Dataset entries
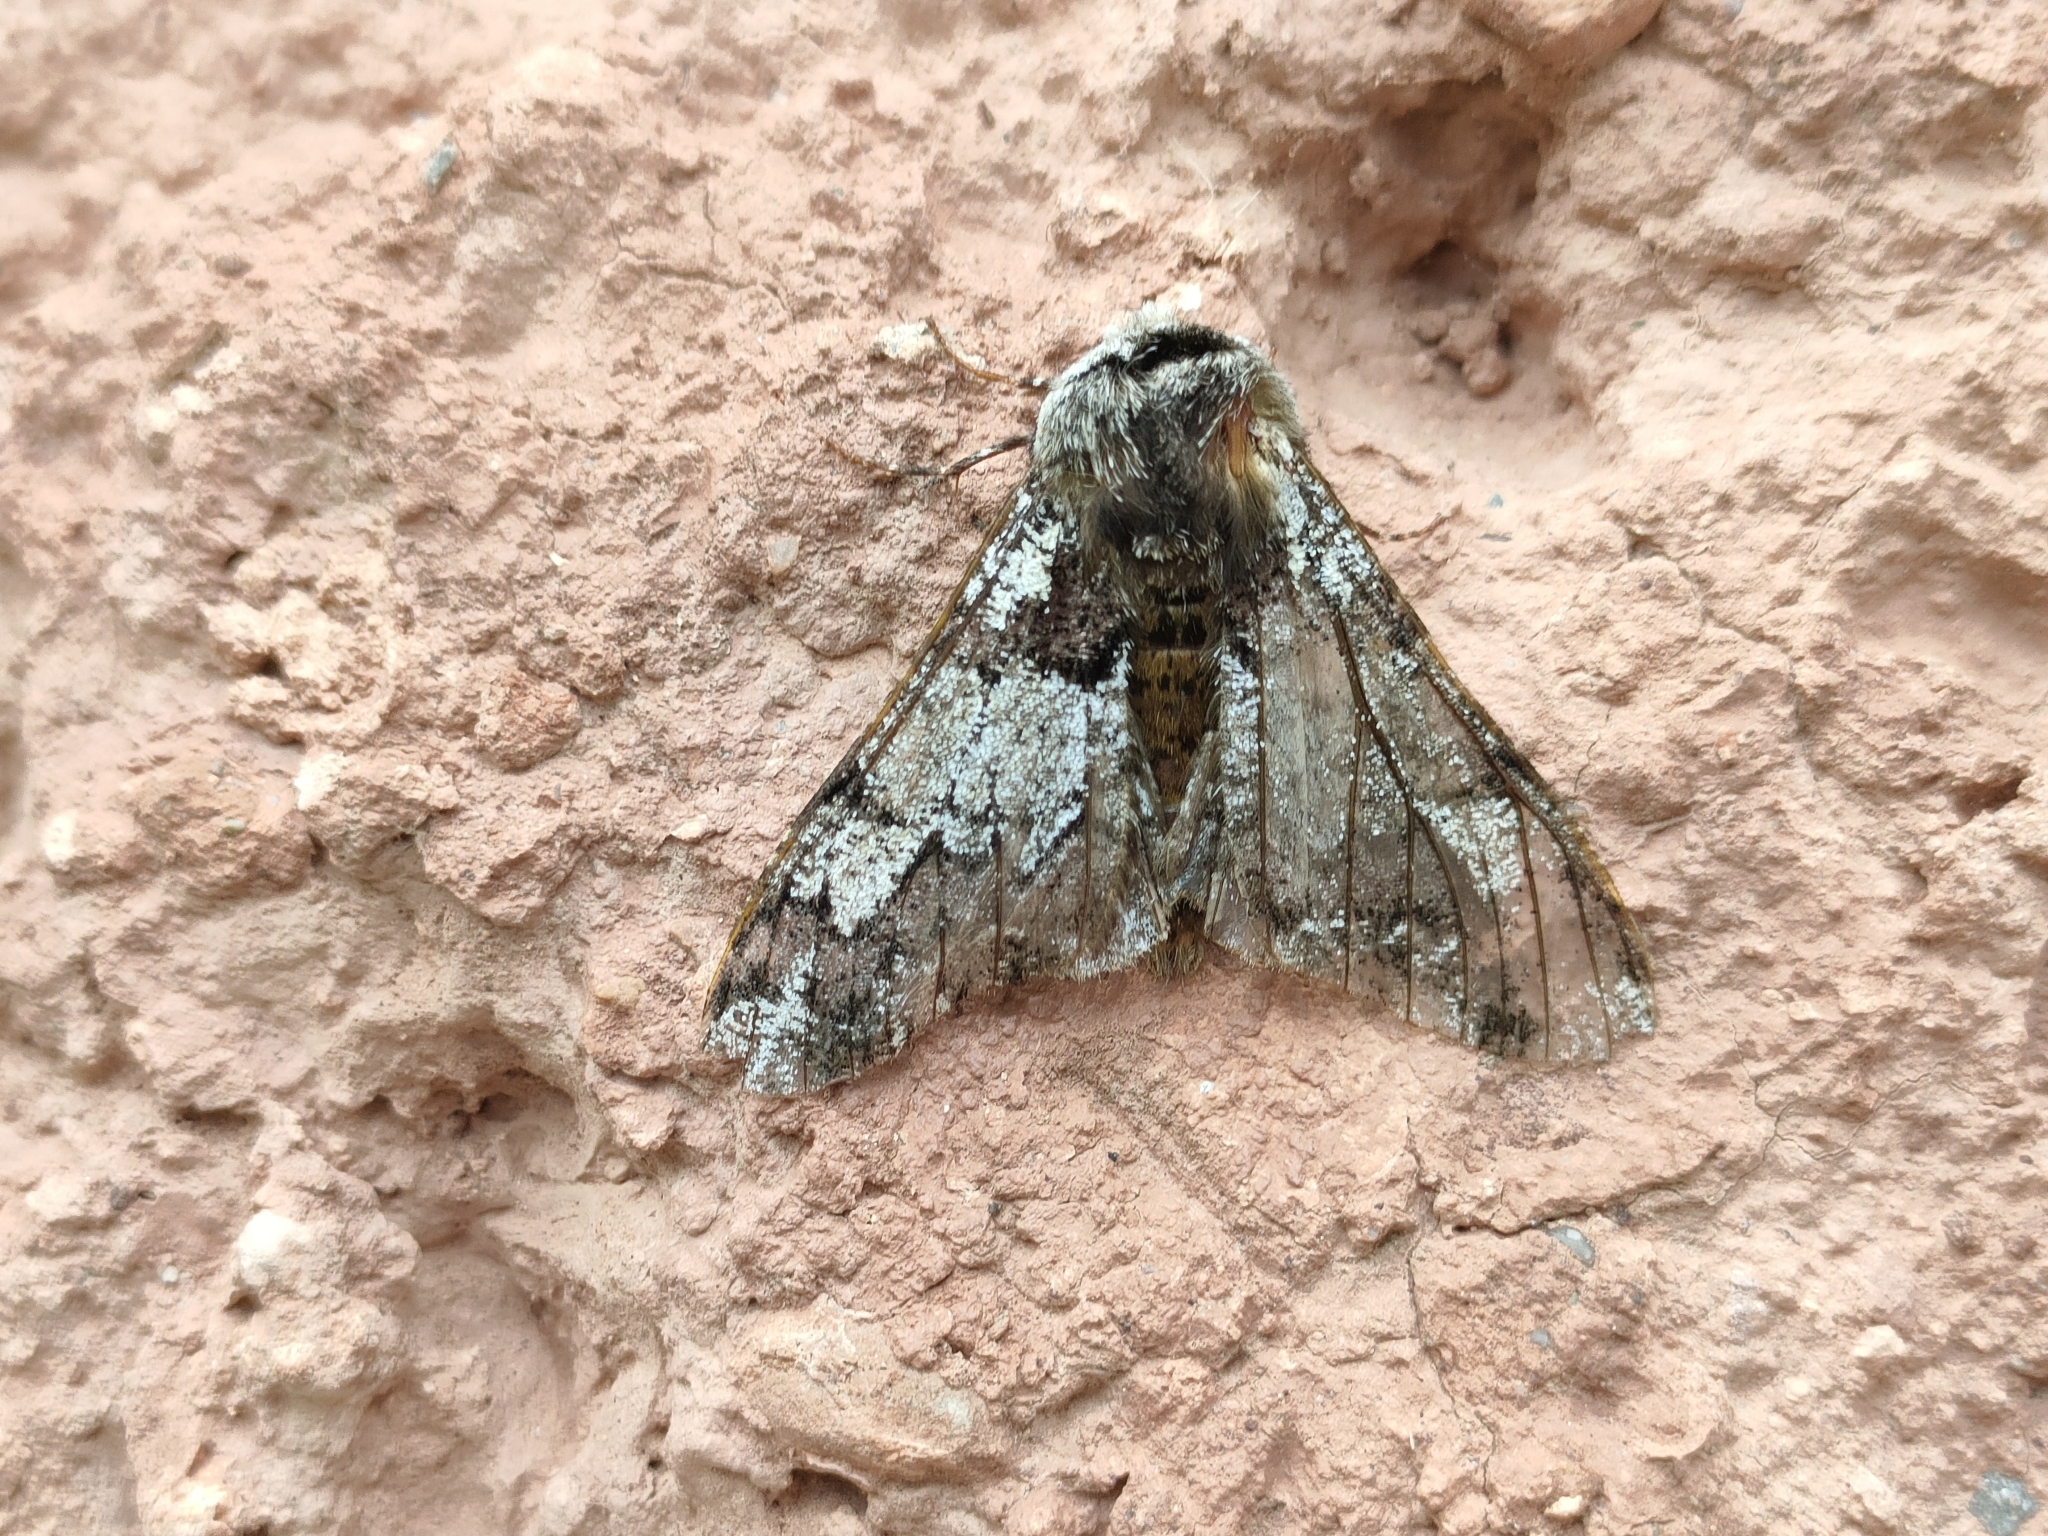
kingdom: Animalia
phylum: Arthropoda
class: Insecta
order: Lepidoptera
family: Geometridae
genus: Biston
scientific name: Biston strataria
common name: Oak beauty
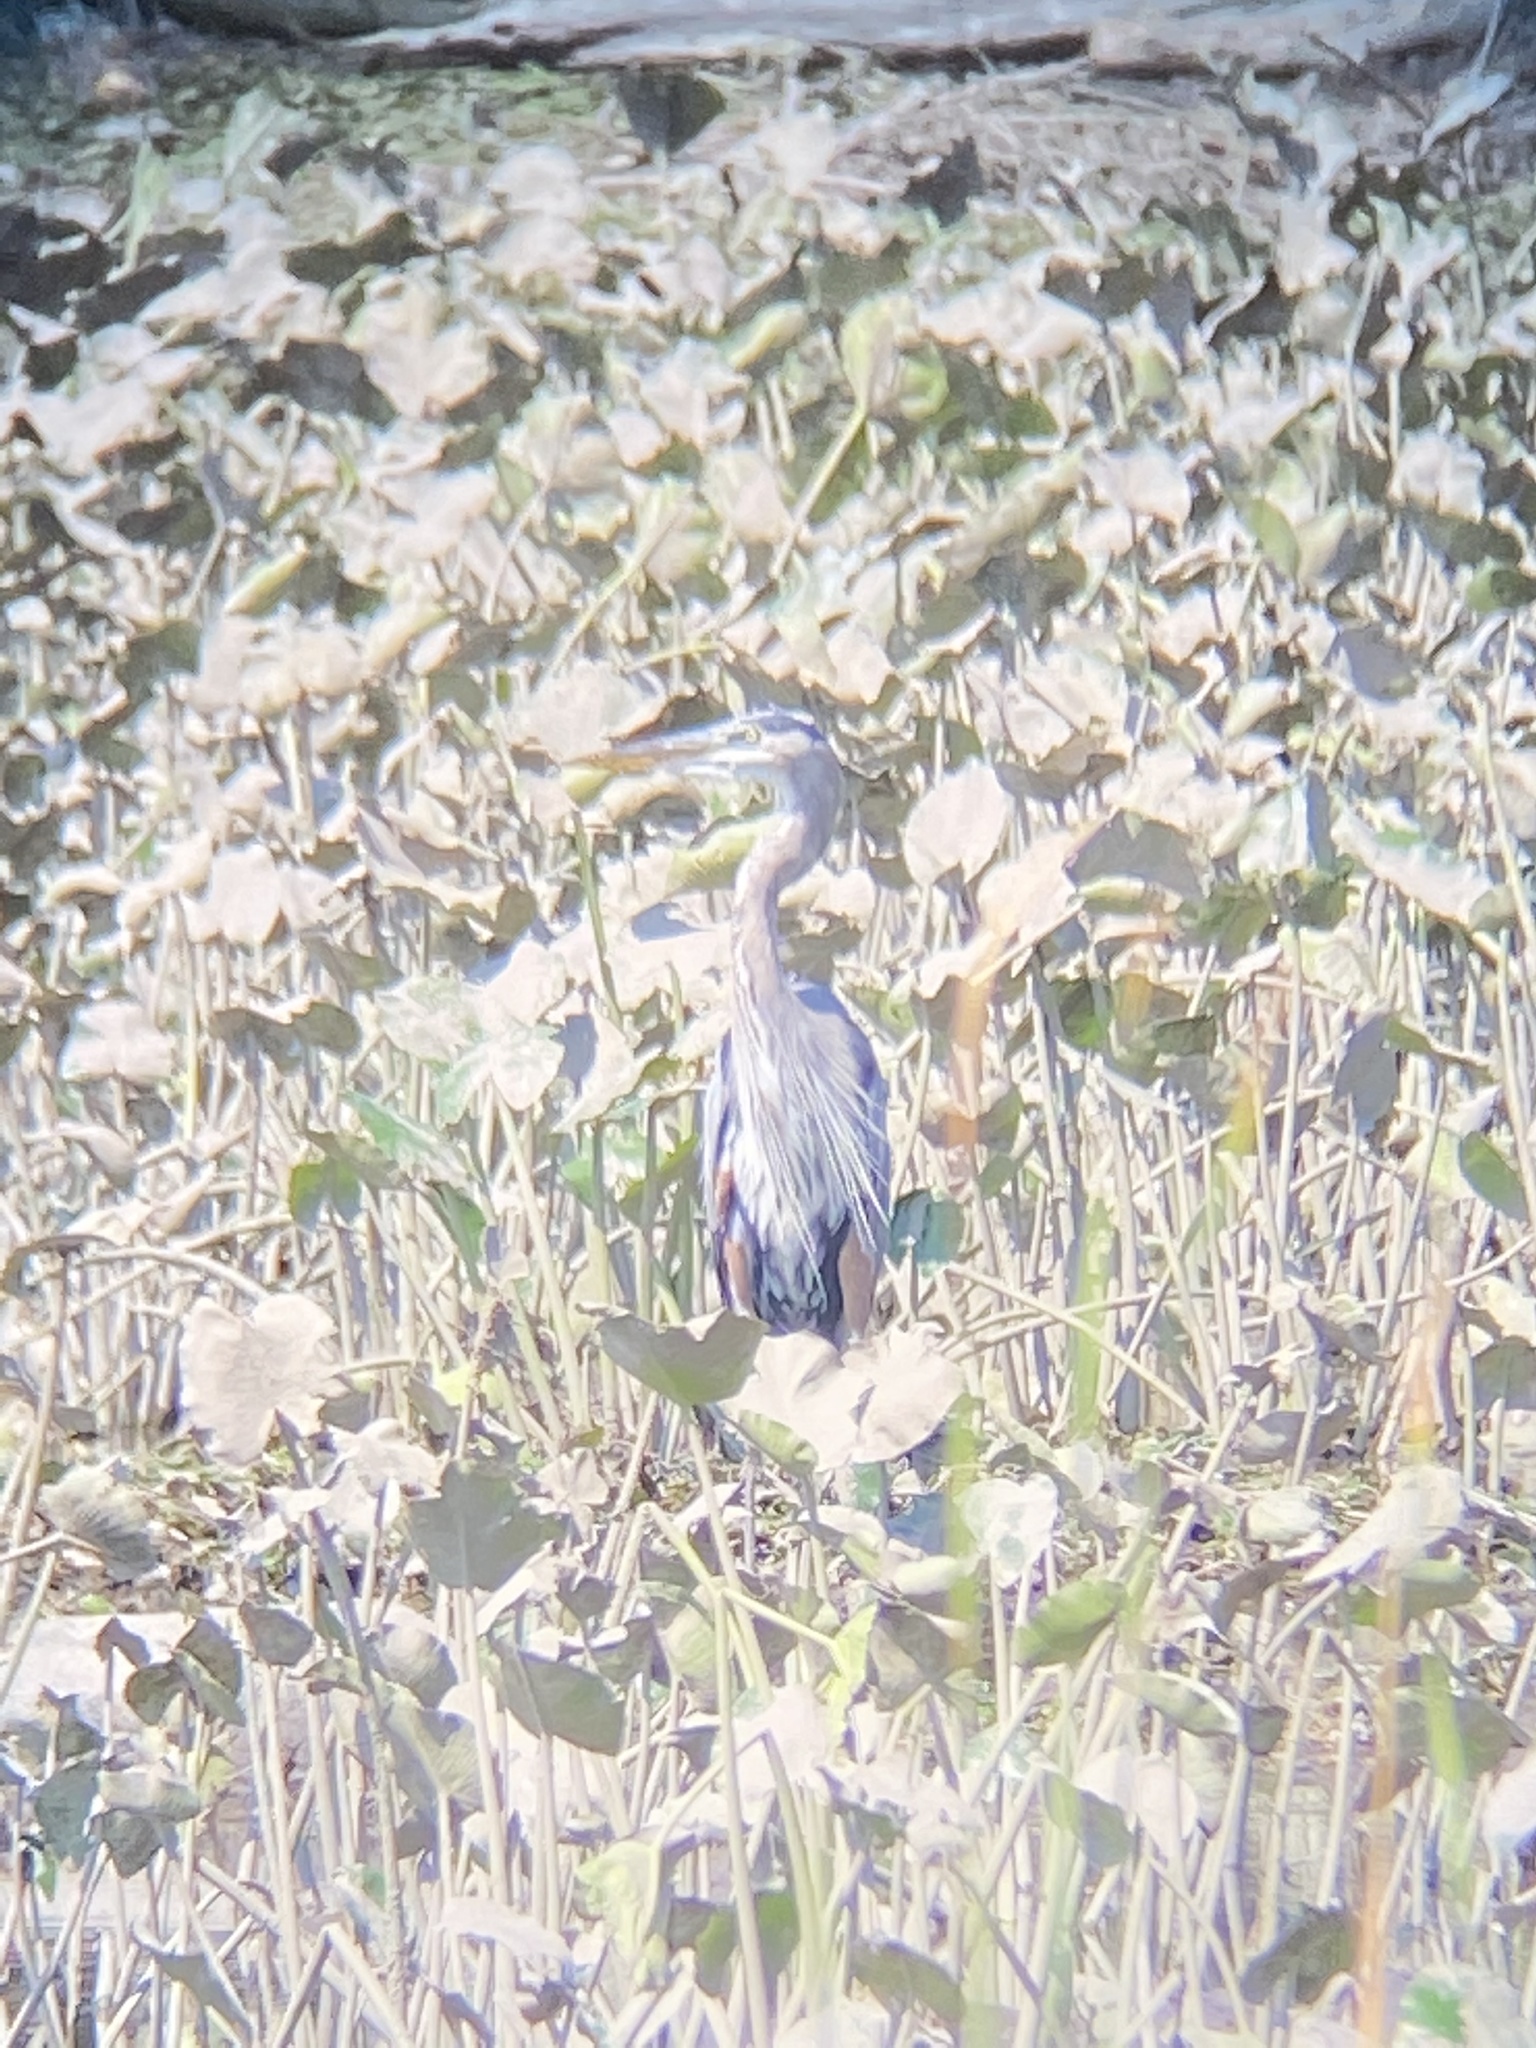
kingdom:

*Exercise instructions:*
Rewrite the lines of all the material above with "common name" changed to "everyday name" and nothing else altered. Omit the pictures from your answer.

*Full solution:*
kingdom: Animalia
phylum: Arthropoda
class: Insecta
order: Lepidoptera
family: Geometridae
genus: Biston
scientific name: Biston strataria
everyday name: Oak beauty
kingdom:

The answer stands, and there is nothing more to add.